Directions for this task: The job is to output each record exactly as it stands, pictures excluded.

────────────────

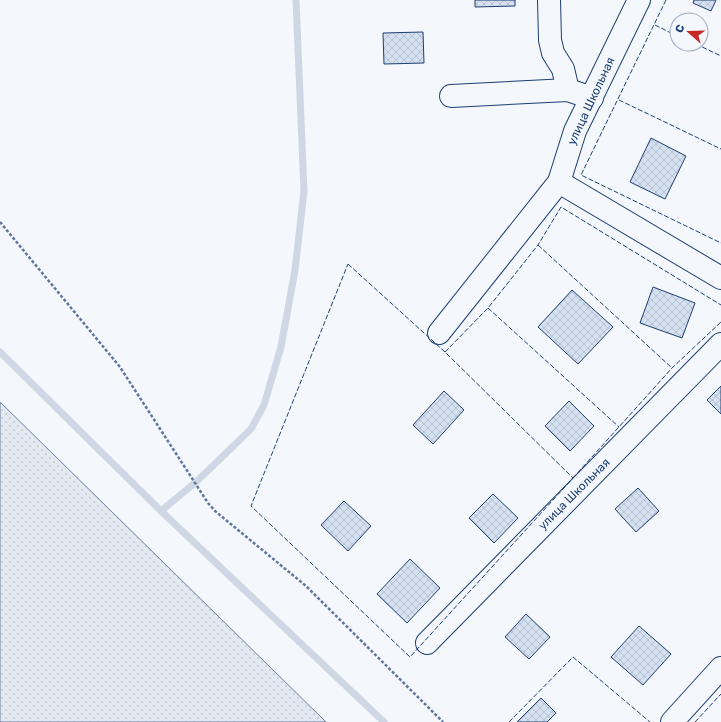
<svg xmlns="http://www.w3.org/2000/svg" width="721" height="722" font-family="Rubik,sans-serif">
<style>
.grass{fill:url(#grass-dots);stroke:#687fa3}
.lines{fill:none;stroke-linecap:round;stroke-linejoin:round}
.stream{stroke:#cfd7e4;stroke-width:7}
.building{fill:url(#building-cross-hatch);stroke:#1d3f73}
.minor-casing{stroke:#1d3f73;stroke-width:24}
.path{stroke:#5e769c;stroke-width:2.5;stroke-dasharray:3 2;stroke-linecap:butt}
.minor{stroke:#f4f7fb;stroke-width:22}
.fence{stroke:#1d3f73;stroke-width:1;stroke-dasharray:5 2;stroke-linecap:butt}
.labels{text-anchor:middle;stroke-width:3;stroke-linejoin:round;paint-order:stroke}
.street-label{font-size:12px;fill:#1d3f73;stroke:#f4f7fb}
</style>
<defs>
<pattern id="grass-dots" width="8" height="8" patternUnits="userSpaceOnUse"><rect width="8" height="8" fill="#e3e9f0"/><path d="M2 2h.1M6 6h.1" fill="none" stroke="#c2c9d1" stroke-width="1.8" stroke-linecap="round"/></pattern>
<pattern id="building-cross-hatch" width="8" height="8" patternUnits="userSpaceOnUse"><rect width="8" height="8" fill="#d5e0f0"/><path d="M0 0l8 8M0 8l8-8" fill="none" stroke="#b6c1d1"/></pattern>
</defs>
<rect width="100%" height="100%" fill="#f4f7fb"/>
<polygon class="grass" points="0,402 326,722 0,722"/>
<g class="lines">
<g class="stream">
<polyline points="0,352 161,511 384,722"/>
<polyline points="161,511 196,482 251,429 264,405 281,347 295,270 304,191 296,0"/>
</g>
</g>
<g class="building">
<polygon points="475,0 515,0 515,6 475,7"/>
<polygon points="694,0 716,0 711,11 693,3"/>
<polygon points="423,32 424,63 384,64 383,33"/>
<polygon points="651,138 686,156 665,199 630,182"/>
<polygon points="653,287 695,303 682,338 640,323"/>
<polygon points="572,290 613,327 578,364 538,327"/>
<polygon points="721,386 721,414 707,400"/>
<polygon points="444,391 464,410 433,444 413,425"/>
<polygon points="569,401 594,426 570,451 545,426"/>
<polygon points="638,488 659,511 636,532 615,509"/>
<polygon points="493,494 518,518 494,543 469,518"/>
<polygon points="344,501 371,526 348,551 321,525"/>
<polygon points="410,559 440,588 407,623 377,594"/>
<polygon points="526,614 550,637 529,659 505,637"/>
<polygon points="639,626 671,654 643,685 611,657"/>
<polygon points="541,698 556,713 547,722 517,722"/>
</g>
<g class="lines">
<defs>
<g id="minor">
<polyline points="549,0 550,40 553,53 563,69 568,90"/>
<polyline points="451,96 568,90 592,98"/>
<polyline points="559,182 721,278"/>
<polyline points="439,333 559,182 575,131 639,0"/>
<polyline points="427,643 721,344"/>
<polyline points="672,722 721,668"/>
</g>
</defs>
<use href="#minor" class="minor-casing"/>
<polyline class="path" points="0,222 120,367 208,503 215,511 306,586 443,722"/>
<use href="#minor" class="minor"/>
<g class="fence">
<polyline points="666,0 581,175 721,243"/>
<polyline points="655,25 677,36"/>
<polyline points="696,44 721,56"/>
<polyline points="619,100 721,149"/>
<polyline points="538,245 672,368"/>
<polygon points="348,264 445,352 573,478 410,657 251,506"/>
<polyline points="488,308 619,427"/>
<polyline points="445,352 488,308 538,245 561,207 721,305"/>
<polyline points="573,478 672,368 721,322"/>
<polyline points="509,722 573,657 650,722"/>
<polyline points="695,722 721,694"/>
</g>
</g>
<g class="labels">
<g class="street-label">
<text transform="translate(591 101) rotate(-65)" y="4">улица Школьная</text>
<text transform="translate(574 494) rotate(-45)" y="4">улица Школьная</text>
</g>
</g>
<g transform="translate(689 32) rotate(290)"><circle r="19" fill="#f4f7fb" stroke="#9eadc5"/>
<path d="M0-3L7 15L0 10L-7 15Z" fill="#c62828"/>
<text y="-6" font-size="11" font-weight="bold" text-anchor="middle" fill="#1d3f73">С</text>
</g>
</svg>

────────────────

Answer below:
<svg xmlns="http://www.w3.org/2000/svg" width="721" height="722" font-family="Rubik,sans-serif">
<style>
.grass{fill:url(#grass-dots);stroke:#687fa3}
.lines{fill:none;stroke-linecap:round;stroke-linejoin:round}
.stream{stroke:#cfd7e4;stroke-width:7}
.building{fill:url(#building-cross-hatch);stroke:#1d3f73}
.minor-casing{stroke:#1d3f73;stroke-width:24}
.path{stroke:#5e769c;stroke-width:2.5;stroke-dasharray:3 2;stroke-linecap:butt}
.minor{stroke:#f4f7fb;stroke-width:22}
.fence{stroke:#1d3f73;stroke-width:1;stroke-dasharray:5 2;stroke-linecap:butt}
.labels{text-anchor:middle;stroke-width:3;stroke-linejoin:round;paint-order:stroke}
.street-label{font-size:12px;fill:#1d3f73;stroke:#f4f7fb}
</style>
<defs>
<pattern id="grass-dots" width="8" height="8" patternUnits="userSpaceOnUse"><rect width="8" height="8" fill="#e3e9f0"/><path d="M2 2h.1M6 6h.1" fill="none" stroke="#c2c9d1" stroke-width="1.8" stroke-linecap="round"/></pattern>
<pattern id="building-cross-hatch" width="8" height="8" patternUnits="userSpaceOnUse"><rect width="8" height="8" fill="#d5e0f0"/><path d="M0 0l8 8M0 8l8-8" fill="none" stroke="#b6c1d1"/></pattern>
</defs>
<rect width="100%" height="100%" fill="#f4f7fb"/>
<polygon class="grass" points="0,402 326,722 0,722"/>
<g class="lines">
<g class="stream">
<polyline points="0,352 161,511 384,722"/>
<polyline points="161,511 196,482 251,429 264,405 281,347 295,270 304,191 296,0"/>
</g>
</g>
<g class="building">
<polygon points="475,0 515,0 515,6 475,7"/>
<polygon points="694,0 716,0 711,11 693,3"/>
<polygon points="423,32 424,63 384,64 383,33"/>
<polygon points="651,138 686,156 665,199 630,182"/>
<polygon points="653,287 695,303 682,338 640,323"/>
<polygon points="572,290 613,327 578,364 538,327"/>
<polygon points="721,386 721,414 707,400"/>
<polygon points="444,391 464,410 433,444 413,425"/>
<polygon points="569,401 594,426 570,451 545,426"/>
<polygon points="638,488 659,511 636,532 615,509"/>
<polygon points="493,494 518,518 494,543 469,518"/>
<polygon points="344,501 371,526 348,551 321,525"/>
<polygon points="410,559 440,588 407,623 377,594"/>
<polygon points="526,614 550,637 529,659 505,637"/>
<polygon points="639,626 671,654 643,685 611,657"/>
<polygon points="541,698 556,713 547,722 517,722"/>
</g>
<g class="lines">
<defs>
<g id="minor">
<polyline points="549,0 550,40 553,53 563,69 568,90"/>
<polyline points="451,96 568,90 592,98"/>
<polyline points="559,182 721,278"/>
<polyline points="439,333 559,182 575,131 639,0"/>
<polyline points="427,643 721,344"/>
<polyline points="672,722 721,668"/>
</g>
</defs>
<use href="#minor" class="minor-casing"/>
<polyline class="path" points="0,222 120,367 208,503 215,511 306,586 443,722"/>
<use href="#minor" class="minor"/>
<g class="fence">
<polyline points="666,0 581,175 721,243"/>
<polyline points="655,25 677,36"/>
<polyline points="696,44 721,56"/>
<polyline points="619,100 721,149"/>
<polyline points="538,245 672,368"/>
<polygon points="348,264 445,352 573,478 410,657 251,506"/>
<polyline points="488,308 619,427"/>
<polyline points="445,352 488,308 538,245 561,207 721,305"/>
<polyline points="573,478 672,368 721,322"/>
<polyline points="509,722 573,657 650,722"/>
<polyline points="695,722 721,694"/>
</g>
</g>
<g class="labels">
<g class="street-label">
<text transform="translate(591 101) rotate(-65)" y="4">улица Школьная</text>
<text transform="translate(574 494) rotate(-45)" y="4">улица Школьная</text>
</g>
</g>
<g transform="translate(689 32) rotate(290)"><circle r="19" fill="#f4f7fb" stroke="#9eadc5"/>
<path d="M0-3L7 15L0 10L-7 15Z" fill="#c62828"/>
<text y="-6" font-size="11" font-weight="bold" text-anchor="middle" fill="#1d3f73">С</text>
</g>
</svg>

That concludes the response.